A catastrophic conclusion

From China to Germany to the United States, I see a lot of far-off pledges and no immediate steps to radically half current emissions, and certainly none to engage in strategies that reduce consumption such as Degrowth. Everyone else is just banking on being able to switch their energy grids over “in time,” which, even disregarding that electrification still has a carbon cost (see the manufacturing of lithium batteries), this strategy assumes that the pollution made to get to that point won't be enough to wreck our environment.

This strategy is insane because it is one where we are effectively abandoning staying below 1.5 degrees Celsius of warming and settling for somewhere below or at 2, an environment that will be pretty hellish. At such an increase, we will move from 14% of the world being exposed to extreme heat waves to almost 40%. Droughts will be even more common, impacting tens of millions of more people annually. Water will become less scarce. More species will die. The list goes on.

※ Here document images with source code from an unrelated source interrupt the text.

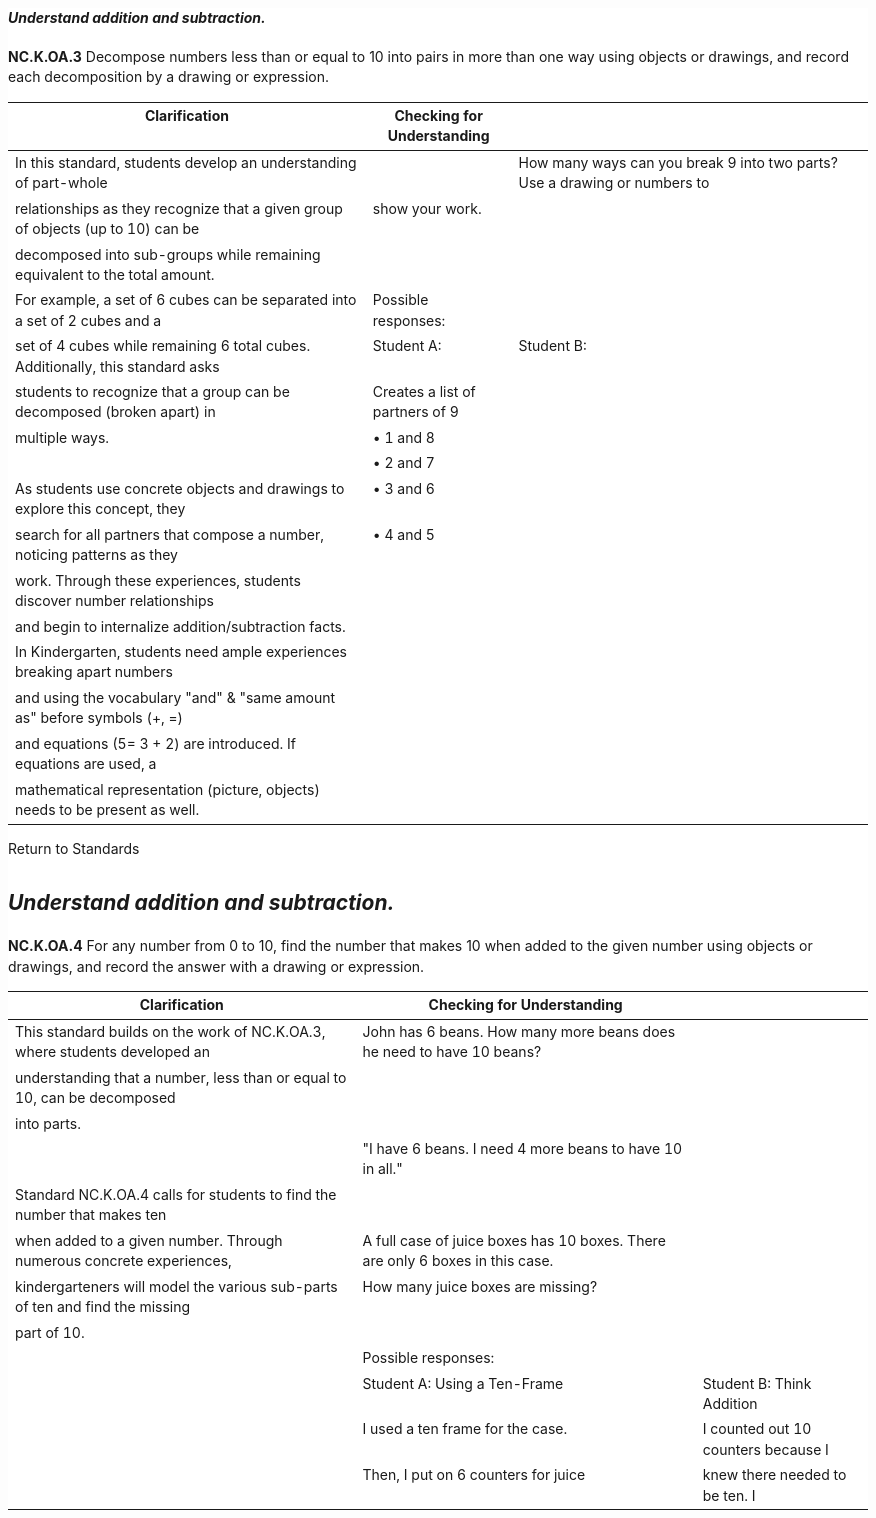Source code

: #### *Understand addition and subtraction.*

**NC.K.OA.3** Decompose numbers less than or equal to 10 into pairs in more than one way using objects or drawings, and record each decomposition by a drawing or expression.

| Clarification | Checking for Understanding |  |
| --- | --- | --- |
| In this standard, students develop an understanding of part-whole |  | How many ways can you break 9 into two parts? Use a drawing or numbers to |
| relationships as they recognize that a given group of objects (up to 10) can be | show your work. |  |
| decomposed into sub-groups while remaining equivalent to the total amount. |  |  |
| For example, a set of 6 cubes can be separated into a set of 2 cubes and a | Possible responses: |  |
| set of 4 cubes while remaining 6 total cubes. Additionally, this standard asks | Student A: | Student B: |
| students to recognize that a group can be decomposed (broken apart) in | Creates a list of partners of 9 |  |
| multiple ways. | • 1 and 8 |  |
|  | • 2 and 7 |  |
| As students use concrete objects and drawings to explore this concept, they | • 3 and 6 |  |
| search for all partners that compose a number, noticing patterns as they | • 4 and 5 |  |
| work. Through these experiences, students discover number relationships |  |  |
| and begin to internalize addition/subtraction facts. |  |  |
| In Kindergarten, students need ample experiences breaking apart numbers |  |  |
| and using the vocabulary "and" & "same amount as" before symbols (+, =) |  |  |
| and equations (5= 3 + 2) are introduced. If equations are used, a |  |  |
| mathematical representation (picture, objects) needs to be present as well. |  |  |

Return to Standards

## *Understand addition and subtraction.*

**NC.K.OA.4** For any number from 0 to 10, find the number that makes 10 when added to the given number using objects or drawings, and record the answer with a drawing or expression.

| Clarification | Checking for Understanding |  |
| --- | --- | --- |
| This standard builds on the work of NC.K.OA.3, where students developed an | John has 6 beans. How many more beans does he need to have 10 beans? |  |
| understanding that a number, less than or equal to 10, can be decomposed |  |  |
| into parts. |  |  |
|  | "I have 6 beans. I need 4 more beans to have 10 in all." |  |
| Standard NC.K.OA.4 calls for students to find the number that makes ten |  |  |
| when added to a given number. Through numerous concrete experiences, | A full case of juice boxes has 10 boxes. There are only 6 boxes in this case. |  |
| kindergarteners will model the various sub-parts of ten and find the missing | How many juice boxes are missing? |  |
| part of 10. |  |  |
|  | Possible responses: |  |
|  | Student A: Using a Ten-Frame | Student B: Think Addition |
|  | I used a ten frame for the case. | I counted out 10 counters because I |
|  | Then, I put on 6 counters for juice | knew there needed to be ten. I |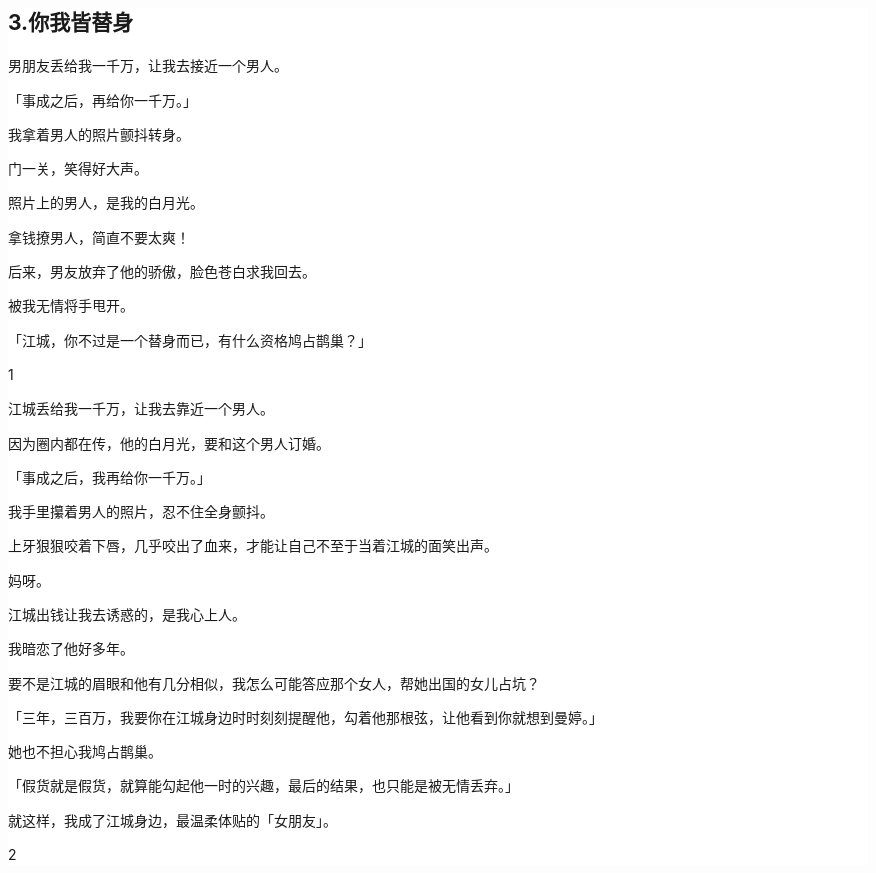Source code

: ## 3.你我皆替身
男朋友丢给我一千万，让我去接近一个男人。


「事成之后，再给你一千万。」


我拿着男人的照片颤抖转身。


门一关，笑得好大声。


照片上的男人，是我的白月光。


拿钱撩男人，简直不要太爽！


后来，男友放弃了他的骄傲，脸色苍白求我回去。


被我无情将手甩开。


「江城，你不过是一个替身而已，有什么资格鸠占鹊巢？」


1


江城丢给我一千万，让我去靠近一个男人。


因为圈内都在传，他的白月光，要和这个男人订婚。


「事成之后，我再给你一千万。」


我手里攥着男人的照片，忍不住全身颤抖。


上牙狠狠咬着下唇，几乎咬出了血来，才能让自己不至于当着江城的面笑出声。


妈呀。


江城出钱让我去诱惑的，是我心上人。


我暗恋了他好多年。


要不是江城的眉眼和他有几分相似，我怎么可能答应那个女人，帮她出国的女儿占坑？


「三年，三百万，我要你在江城身边时时刻刻提醒他，勾着他那根弦，让他看到你就想到曼婷。」


她也不担心我鸠占鹊巢。


「假货就是假货，就算能勾起他一时的兴趣，最后的结果，也只能是被无情丢弃。」


就这样，我成了江城身边，最温柔体贴的「女朋友」。


2
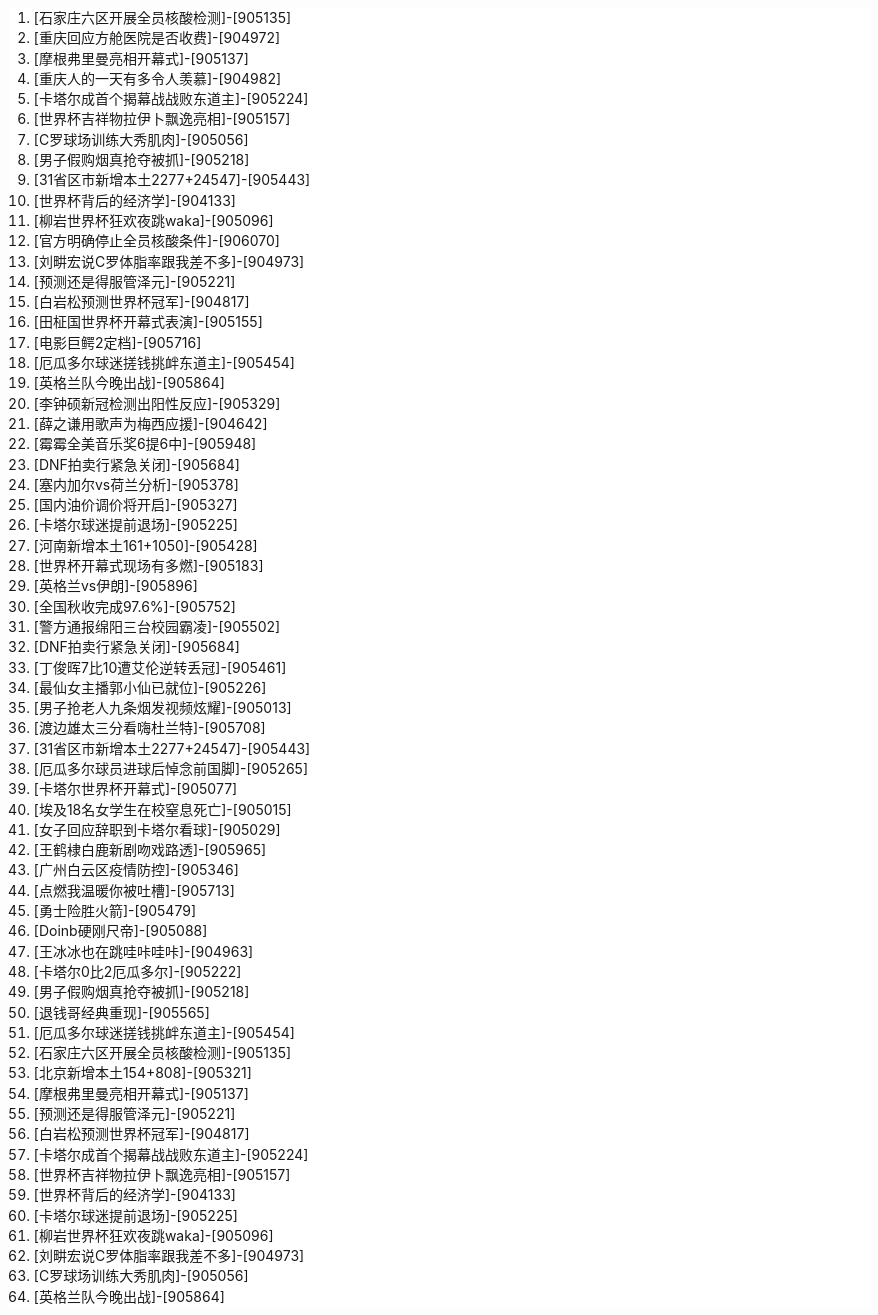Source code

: 1. [石家庄六区开展全员核酸检测]-[905135]
1. [重庆回应方舱医院是否收费]-[904972]
1. [摩根弗里曼亮相开幕式]-[905137]
1. [重庆人的一天有多令人羡慕]-[904982]
1. [卡塔尔成首个揭幕战战败东道主]-[905224]
1. [世界杯吉祥物拉伊卜飘逸亮相]-[905157]
1. [C罗球场训练大秀肌肉]-[905056]
1. [男子假购烟真抢夺被抓]-[905218]
1. [31省区市新增本土2277+24547]-[905443]
1. [世界杯背后的经济学]-[904133]
1. [柳岩世界杯狂欢夜跳waka]-[905096]
1. [官方明确停止全员核酸条件]-[906070]
1. [刘畊宏说C罗体脂率跟我差不多]-[904973]
1. [预测还是得服管泽元]-[905221]
1. [白岩松预测世界杯冠军]-[904817]
1. [田柾国世界杯开幕式表演]-[905155]
1. [电影巨鳄2定档]-[905716]
1. [厄瓜多尔球迷搓钱挑衅东道主]-[905454]
1. [英格兰队今晚出战]-[905864]
1. [李钟硕新冠检测出阳性反应]-[905329]
1. [薛之谦用歌声为梅西应援]-[904642]
1. [霉霉全美音乐奖6提6中]-[905948]
1. [DNF拍卖行紧急关闭]-[905684]
1. [塞内加尔vs荷兰分析]-[905378]
1. [国内油价调价将开启]-[905327]
1. [卡塔尔球迷提前退场]-[905225]
1. [河南新增本土161+1050]-[905428]
1. [世界杯开幕式现场有多燃]-[905183]
1. [英格兰vs伊朗]-[905896]
1. [全国秋收完成97.6%]-[905752]
1. [警方通报绵阳三台校园霸凌]-[905502]
1. [DNF拍卖行紧急关闭]-[905684]
1. [丁俊晖7比10遭艾伦逆转丢冠]-[905461]
1. [最仙女主播郭小仙已就位]-[905226]
1. [男子抢老人九条烟发视频炫耀]-[905013]
1. [渡边雄太三分看嗨杜兰特]-[905708]
1. [31省区市新增本土2277+24547]-[905443]
1. [厄瓜多尔球员进球后悼念前国脚]-[905265]
1. [卡塔尔世界杯开幕式]-[905077]
1. [埃及18名女学生在校窒息死亡]-[905015]
1. [女子回应辞职到卡塔尔看球]-[905029]
1. [王鹤棣白鹿新剧吻戏路透]-[905965]
1. [广州白云区疫情防控]-[905346]
1. [点燃我温暖你被吐槽]-[905713]
1. [勇士险胜火箭]-[905479]
1. [Doinb硬刚尺帝]-[905088]
1. [王冰冰也在跳哇咔哇咔]-[904963]
1. [卡塔尔0比2厄瓜多尔]-[905222]
1. [男子假购烟真抢夺被抓]-[905218]
1. [退钱哥经典重现]-[905565]
1. [厄瓜多尔球迷搓钱挑衅东道主]-[905454]
1. [石家庄六区开展全员核酸检测]-[905135]
1. [北京新增本土154+808]-[905321]
1. [摩根弗里曼亮相开幕式]-[905137]
1. [预测还是得服管泽元]-[905221]
1. [白岩松预测世界杯冠军]-[904817]
1. [卡塔尔成首个揭幕战战败东道主]-[905224]
1. [世界杯吉祥物拉伊卜飘逸亮相]-[905157]
1. [世界杯背后的经济学]-[904133]
1. [卡塔尔球迷提前退场]-[905225]
1. [柳岩世界杯狂欢夜跳waka]-[905096]
1. [刘畊宏说C罗体脂率跟我差不多]-[904973]
1. [C罗球场训练大秀肌肉]-[905056]
1. [英格兰队今晚出战]-[905864]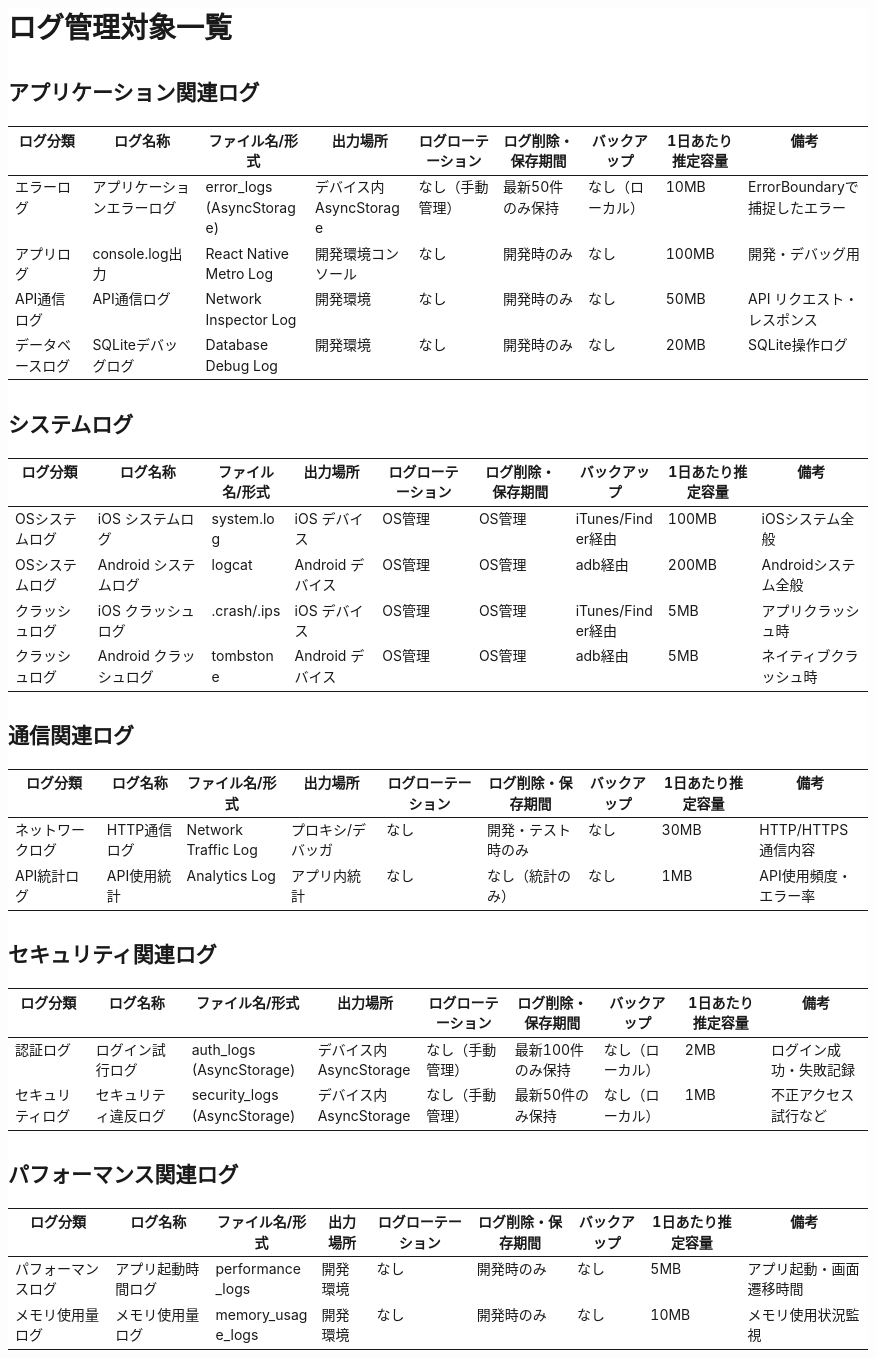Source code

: # ログ管理対象一覧

## アプリケーション関連ログ

| ログ分類 | ログ名称 | ファイル名/形式 | 出力場所 | ログローテーション | ログ削除・保存期間 | バックアップ | 1日あたり推定容量 | 備考 |
|---------|---------|--------------|---------|-----------------|----------------|-----------|----------------|-----|
| エラーログ | アプリケーションエラーログ | error_logs (AsyncStorage) | デバイス内AsyncStorage | なし（手動管理） | 最新50件のみ保持 | なし（ローカル） | 10MB | ErrorBoundaryで捕捉したエラー |
| アプリログ | console.log出力 | React Native Metro Log | 開発環境コンソール | なし | 開発時のみ | なし | 100MB | 開発・デバッグ用 |
| API通信ログ | API通信ログ | Network Inspector Log | 開発環境 | なし | 開発時のみ | なし | 50MB | API リクエスト・レスポンス |
| データベースログ | SQLiteデバッグログ | Database Debug Log | 開発環境 | なし | 開発時のみ | なし | 20MB | SQLite操作ログ |

## システムログ

| ログ分類 | ログ名称 | ファイル名/形式 | 出力場所 | ログローテーション | ログ削除・保存期間 | バックアップ | 1日あたり推定容量 | 備考 |
|---------|---------|--------------|---------|-----------------|----------------|-----------|----------------|-----|
| OSシステムログ | iOS システムログ | system.log | iOS デバイス | OS管理 | OS管理 | iTunes/Finder経由 | 100MB | iOSシステム全般 |
| OSシステムログ | Android システムログ | logcat | Android デバイス | OS管理 | OS管理 | adb経由 | 200MB | Androidシステム全般 |
| クラッシュログ | iOS クラッシュログ | .crash/.ips | iOS デバイス | OS管理 | OS管理 | iTunes/Finder経由 | 5MB | アプリクラッシュ時 |
| クラッシュログ | Android クラッシュログ | tombstone | Android デバイス | OS管理 | OS管理 | adb経由 | 5MB | ネイティブクラッシュ時 |

## 通信関連ログ

| ログ分類 | ログ名称 | ファイル名/形式 | 出力場所 | ログローテーション | ログ削除・保存期間 | バックアップ | 1日あたり推定容量 | 備考 |
|---------|---------|--------------|---------|-----------------|----------------|-----------|----------------|-----|
| ネットワークログ | HTTP通信ログ | Network Traffic Log | プロキシ/デバッガ | なし | 開発・テスト時のみ | なし | 30MB | HTTP/HTTPS通信内容 |
| API統計ログ | API使用統計 | Analytics Log | アプリ内統計 | なし | なし（統計のみ） | なし | 1MB | API使用頻度・エラー率 |

## セキュリティ関連ログ

| ログ分類 | ログ名称 | ファイル名/形式 | 出力場所 | ログローテーション | ログ削除・保存期間 | バックアップ | 1日あたり推定容量 | 備考 |
|---------|---------|--------------|---------|-----------------|----------------|-----------|----------------|-----|
| 認証ログ | ログイン試行ログ | auth_logs (AsyncStorage) | デバイス内AsyncStorage | なし（手動管理） | 最新100件のみ保持 | なし（ローカル） | 2MB | ログイン成功・失敗記録 |
| セキュリティログ | セキュリティ違反ログ | security_logs (AsyncStorage) | デバイス内AsyncStorage | なし（手動管理） | 最新50件のみ保持 | なし（ローカル） | 1MB | 不正アクセス試行など |

## パフォーマンス関連ログ

| ログ分類 | ログ名称 | ファイル名/形式 | 出力場所 | ログローテーション | ログ削除・保存期間 | バックアップ | 1日あたり推定容量 | 備考 |
|---------|---------|--------------|---------|-----------------|----------------|-----------|----------------|-----|
| パフォーマンスログ | アプリ起動時間ログ | performance_logs | 開発環境 | なし | 開発時のみ | なし | 5MB | アプリ起動・画面遷移時間 |
| メモリ使用量ログ | メモリ使用量ログ | memory_usage_logs | 開発環境 | なし | 開発時のみ | なし | 10MB | メモリ使用状況監視 |
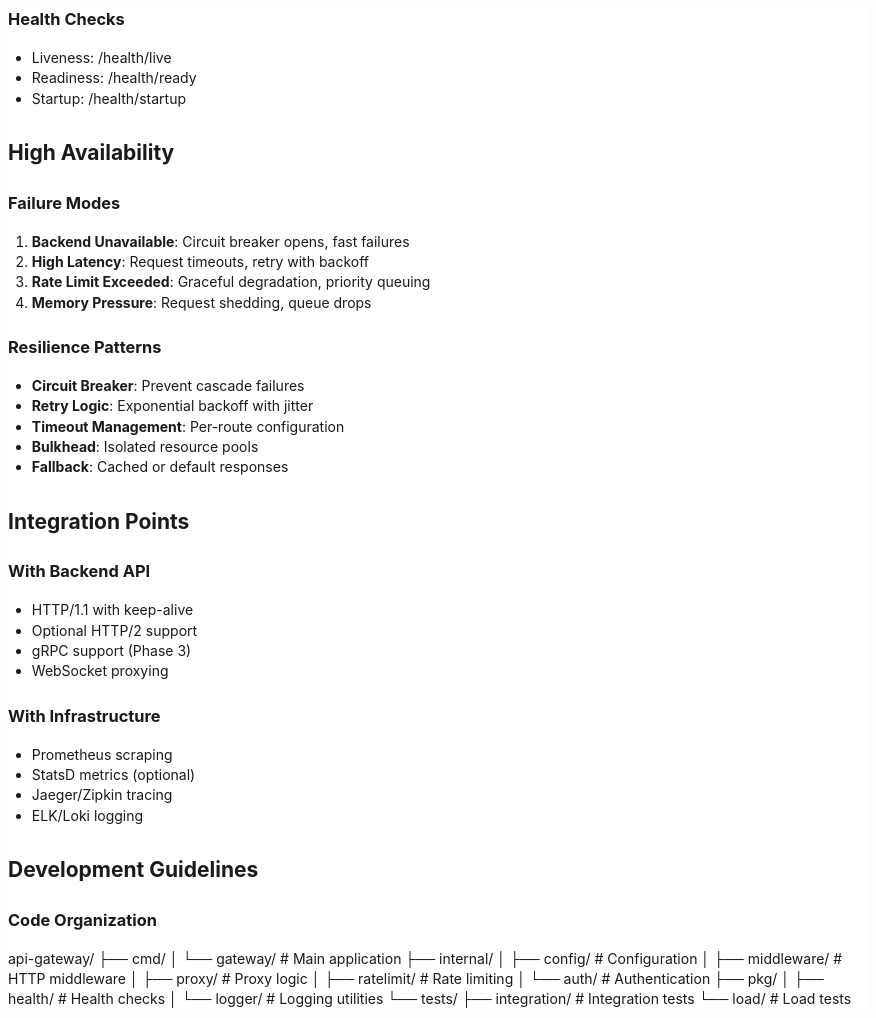 ### Health Checks

- Liveness: /health/live
- Readiness: /health/ready
- Startup: /health/startup

## High Availability

### Failure Modes

1. **Backend Unavailable**: Circuit breaker opens, fast failures
2. **High Latency**: Request timeouts, retry with backoff
3. **Rate Limit Exceeded**: Graceful degradation, priority queuing
4. **Memory Pressure**: Request shedding, queue drops

### Resilience Patterns

- **Circuit Breaker**: Prevent cascade failures
- **Retry Logic**: Exponential backoff with jitter
- **Timeout Management**: Per-route configuration
- **Bulkhead**: Isolated resource pools
- **Fallback**: Cached or default responses

## Integration Points

### With Backend API

- HTTP/1.1 with keep-alive
- Optional HTTP/2 support
- gRPC support (Phase 3)
- WebSocket proxying

### With Infrastructure

- Prometheus scraping
- StatsD metrics (optional)
- Jaeger/Zipkin tracing
- ELK/Loki logging

## Development Guidelines

### Code Organization

api-gateway/
├── cmd/
│   └── gateway/        # Main application
├── internal/
│   ├── config/         # Configuration
│   ├── middleware/     # HTTP middleware
│   ├── proxy/          # Proxy logic
│   ├── ratelimit/      # Rate limiting
│   └── auth/           # Authentication
├── pkg/
│   ├── health/         # Health checks
│   └── logger/         # Logging utilities
└── tests/
   ├── integration/    # Integration tests
   └── load/          # Load tests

Furthermore, achieving this hellscape (and not an even higher extreme) is assuming these countries can deliver on these longer-term transitions and won't double back on their commitments as the globalized economy destabilizes from geopolitical conflicts. The way many European countries were willing to turn back on coal power plants during the Ukraine War (if only temporarily) makes me think that even this tenuous resolve to tackle climate change can dissipate.

You should be angry over your leader's cowardice. You should not accept the lie that going "faster" is unreasonable or that methane or even coal is an acceptable transitionary tool. What is unreasonable is their hesitance: their insane holding pattern with the fossil fuel industry as they march us confidently into a more unstable world. We need to operate under the assumption that our leaders, the ones who built the system now choking us to death, are wrong. That they will need to be fought against. That we will need to march, protest, block infrastructure, as well as engage in other, more direct actions that make them uncomfortable.

The era of denialism is over, and in its place is the era of lukewarm commitments, where leaders pledge to build up solar, wind, and other renewables while simultaneously preserving fossil fuels painful, dying breathes well into the next decade, if not beyond. The question becomes, what will we do about it? For my part, I have started creating a list of those I consider responsible for this mess (entirely for satirical purposes, of course). You should check it out and do with this information what you will.

It's only when our leaders are uncomfortable and forced to listen (or even removed from power entirely) that true change can occur.